[EXERCÍCIOS]
**A.** Indique se cada afirmação concorda com o texto sobre a app StayAway Covid, respondendo sim ou não e citando as palavras do texto que o decidem: (i) até ontem tinham sido gerados mais de 35 mil códigos; (ii) 179 pessoas infectadas introduziram na app o código recebido; (iii) a notificação de proximidade indica quem é a pessoa infectada.
**B.** Segundo o texto sobre a app StayAway Covid, quantas pessoas ligaram para o SNS por terem recebido uma notificação de proximidade com pessoa infectada?
**C.** Por favor, prossiga o texto sobre a app StayAway Covid a partir da última frase apresentada.

O pior é que os médicos estão sobrecarregados de burocracia, tão sobrecarregados que quase não têm tempo para dar assistência aos seus doentes. Actualmente, os médicos de família têm de notificar os casos suspeitos e confirmados no Sinave, o Sistema Nacional de Vigilância Epidemiológica, introduzi-los no Trace COVID-19, a ferramenta de acompanhamento, fazer contact tracing e manter doentes em vigilância e auto-cuidados, passar receitas e pedidos de testes e, por fim, gerar um código para a app StayAway Covid. Isto tudo, utilizando um sistema operativo que muitas vezes não responde ou vai abaixo e em computadores obsoletos.
Talvez por isso, mas não só, até ontem tinham sido gerados apenas 430 códigos, embora desde o dia 1 de Setembro se tenham registado mais de 35 mil casos positivos em Portugal. Destes, só 179 pessoas infectadas introduziram o código recebido na app. No total, 152 pessoas ligaram para o Serviço Nacional de Saúde (SNS) por terem recebido uma notificação de proximidade com pessoa infectada.
Mas, por causa da legislação sobre protecção de dados, a notificação de proximidade com pessoa infectada pode ser absolutamente irrelevante, uma vez que não nos diz quem ou onde. E pode até sinalizar falsos alarmes.

[OS DADOS]
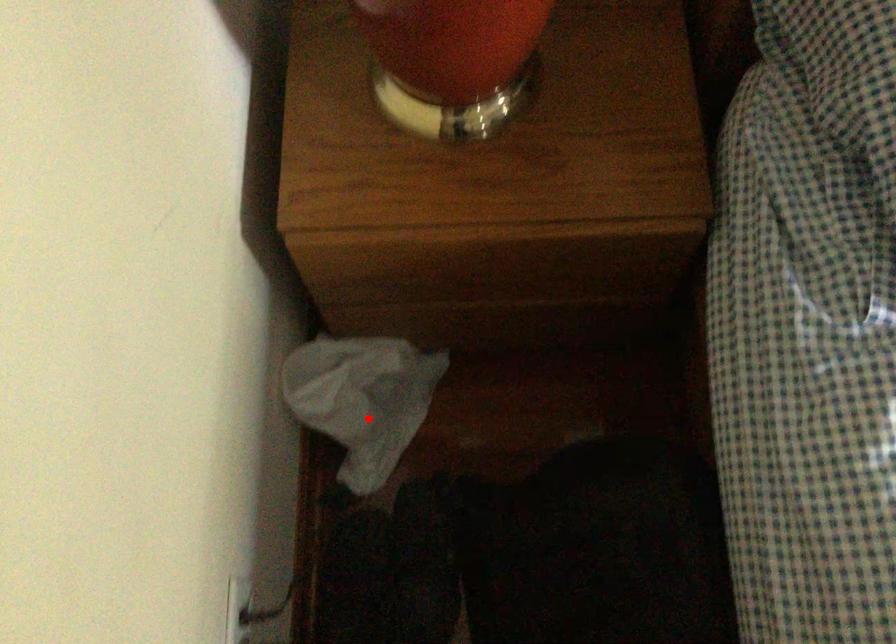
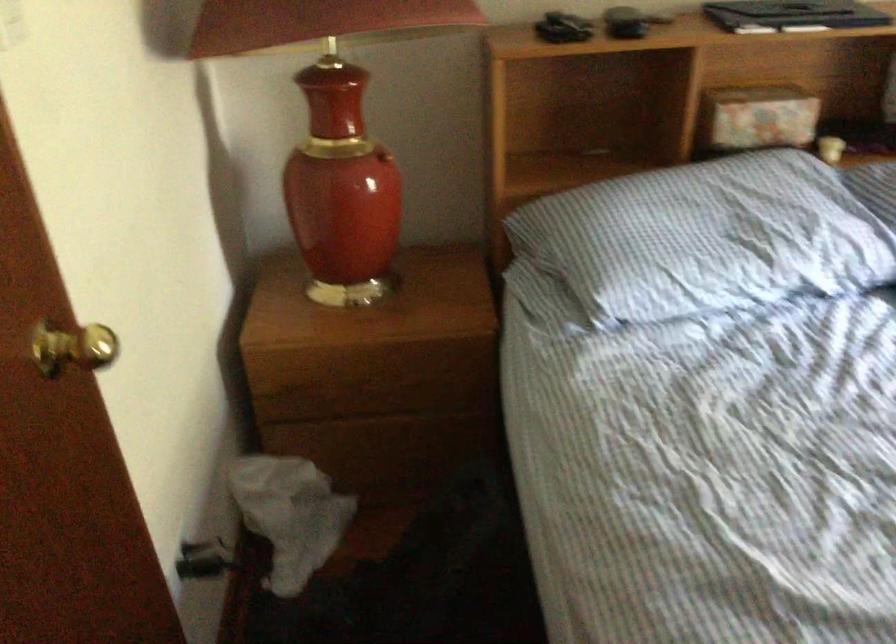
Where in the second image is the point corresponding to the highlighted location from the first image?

* * *

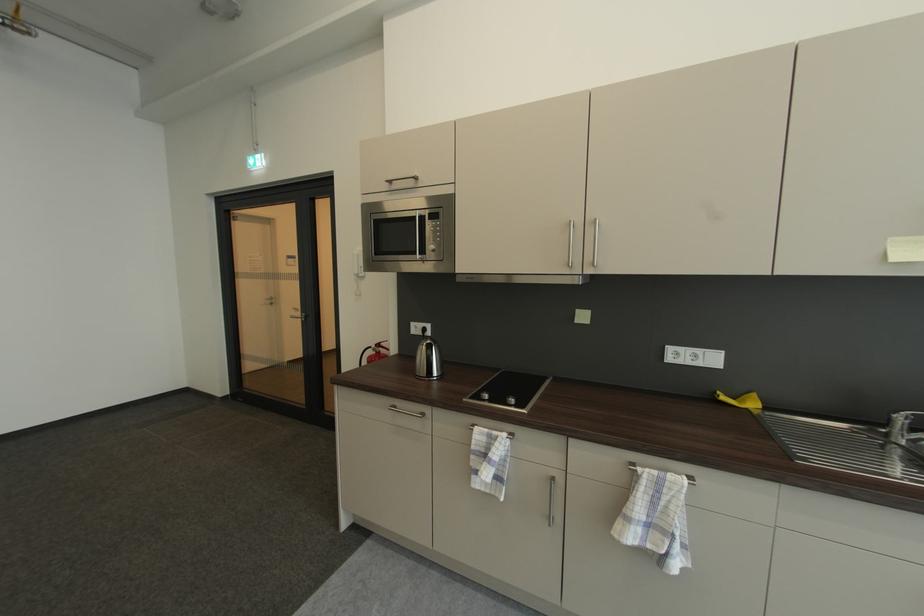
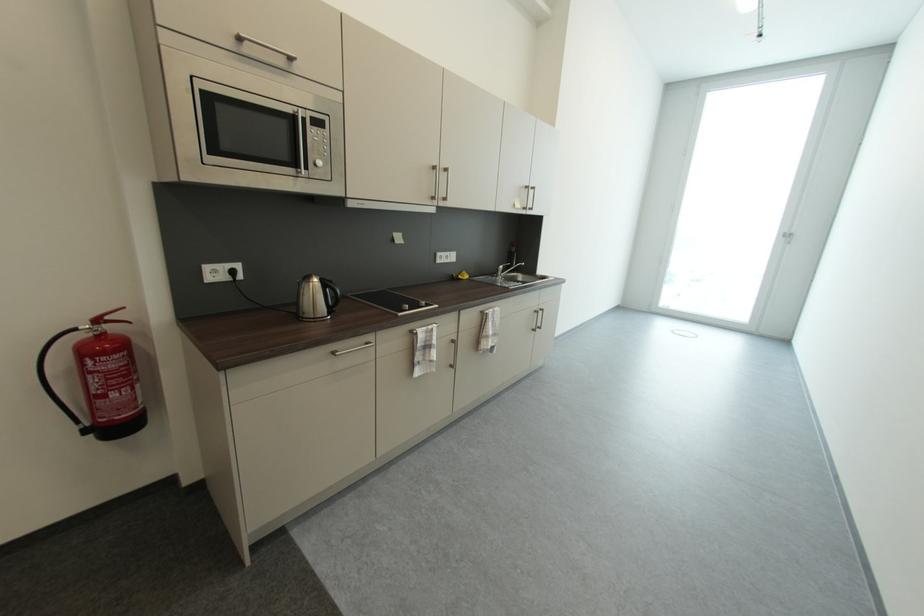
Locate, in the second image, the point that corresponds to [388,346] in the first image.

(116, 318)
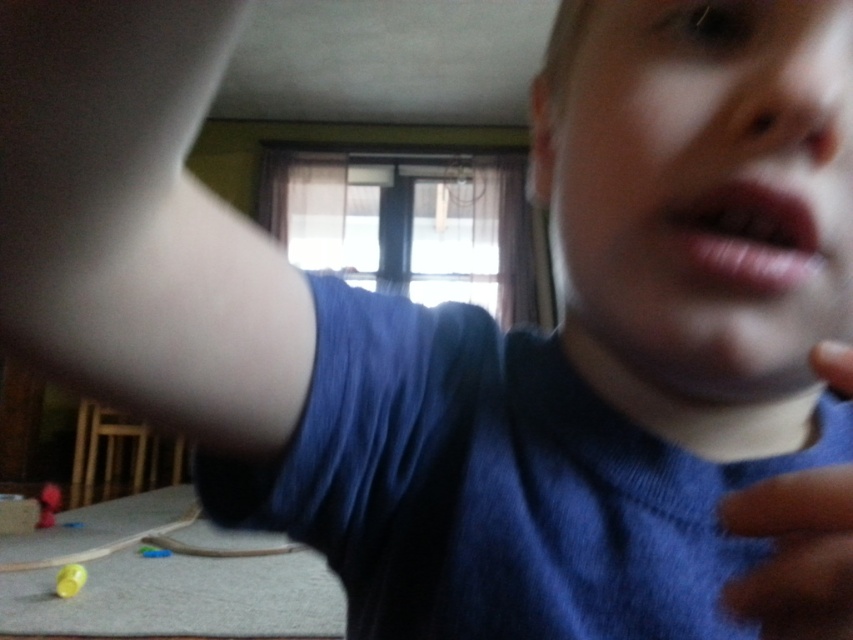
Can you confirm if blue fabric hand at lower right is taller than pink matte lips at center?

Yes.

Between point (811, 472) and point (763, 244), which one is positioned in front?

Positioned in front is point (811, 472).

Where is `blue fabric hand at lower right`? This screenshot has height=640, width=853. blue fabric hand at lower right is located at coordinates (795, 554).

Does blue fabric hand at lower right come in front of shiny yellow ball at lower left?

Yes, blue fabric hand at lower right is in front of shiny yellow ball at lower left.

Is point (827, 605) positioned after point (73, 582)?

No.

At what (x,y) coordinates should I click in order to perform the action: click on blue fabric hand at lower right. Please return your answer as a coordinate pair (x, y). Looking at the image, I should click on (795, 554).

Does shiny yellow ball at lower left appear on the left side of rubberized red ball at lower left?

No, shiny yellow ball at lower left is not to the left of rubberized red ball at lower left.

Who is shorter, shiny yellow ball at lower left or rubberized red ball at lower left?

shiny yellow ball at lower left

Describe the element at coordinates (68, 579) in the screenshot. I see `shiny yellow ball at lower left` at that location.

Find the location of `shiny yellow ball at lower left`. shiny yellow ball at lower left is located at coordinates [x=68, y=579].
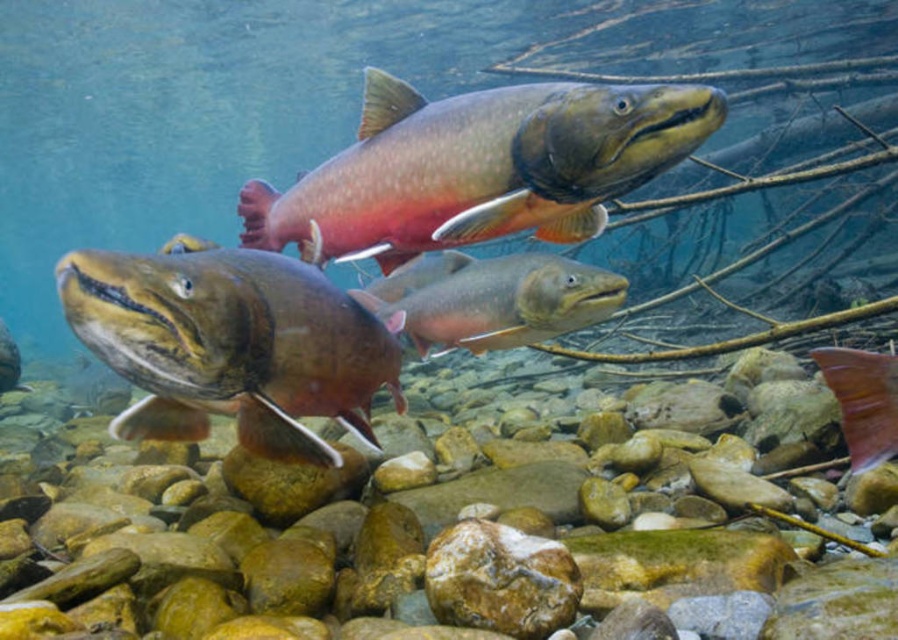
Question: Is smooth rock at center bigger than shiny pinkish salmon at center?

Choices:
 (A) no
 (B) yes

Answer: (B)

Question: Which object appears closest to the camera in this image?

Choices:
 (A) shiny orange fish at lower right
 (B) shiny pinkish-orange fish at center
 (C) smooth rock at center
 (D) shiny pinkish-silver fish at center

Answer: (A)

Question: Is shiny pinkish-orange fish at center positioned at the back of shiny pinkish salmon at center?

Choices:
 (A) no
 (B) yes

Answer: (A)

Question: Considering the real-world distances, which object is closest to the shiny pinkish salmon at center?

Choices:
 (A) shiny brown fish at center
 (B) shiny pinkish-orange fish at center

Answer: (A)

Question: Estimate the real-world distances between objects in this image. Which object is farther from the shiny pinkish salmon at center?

[RESPOSTAS DOS EXERCÍCIOS]
**A.**
(i) Não: "até ontem tinham sido gerados apenas 430 códigos".
(ii) Sim: "só 179 pessoas infectadas introduziram o código recebido na app".
(iii) Não: "uma vez que não nos diz quem ou onde".

**B.** 152 pessoas.

**C.**
Para receber a notificação, infectado e contactos têm de ter a aplicação activa, não basta estar descarregada no telemóvel, bem como ter estado a menos de dois metros durante um período mínimo de 15 minutos. Agora imagine: se esteve a almoçar numa esplanada, num restaurante que separa com um vidro inteiro o interior do exterior, e do lado de dentro, na mesa ao "seu lado", está alguém que vem a testar positivo e cumpre todas as regras, introduzido o código na app, o leitor recebe uma notificação de contacto de proximidade, ainda que a possibilidade de contágio seja zero.
Mas, mesmo sem estes imponderáveis, entre ter algum sintoma, reportá-lo, fazer o teste e receber o resultado passaram tantos dias que quando o código for, finalmente, introduzido na app, já pouco se poderá evitar.
Como diz Ricardo Mexia, presidente da Associação Nacional dos Médicos de Saúde Pública: "Andamos há meses a dizer que é preciso recrutar mais pessoas, que os serviços não têm capacidade, e continuamos alegremente a achar que o problema é as pessoas não terem instalado uma app. Assim é complicado".
O que Ricardo Mexia e outros médicos queriam era "uma estratégia objectiva para enfrentar a pandemia". Para este médico de saúde pública, o confinamento foi uma oportunidade para ganharmos tempo para planear. "E pergunto: o que é que se planeou?", questiona.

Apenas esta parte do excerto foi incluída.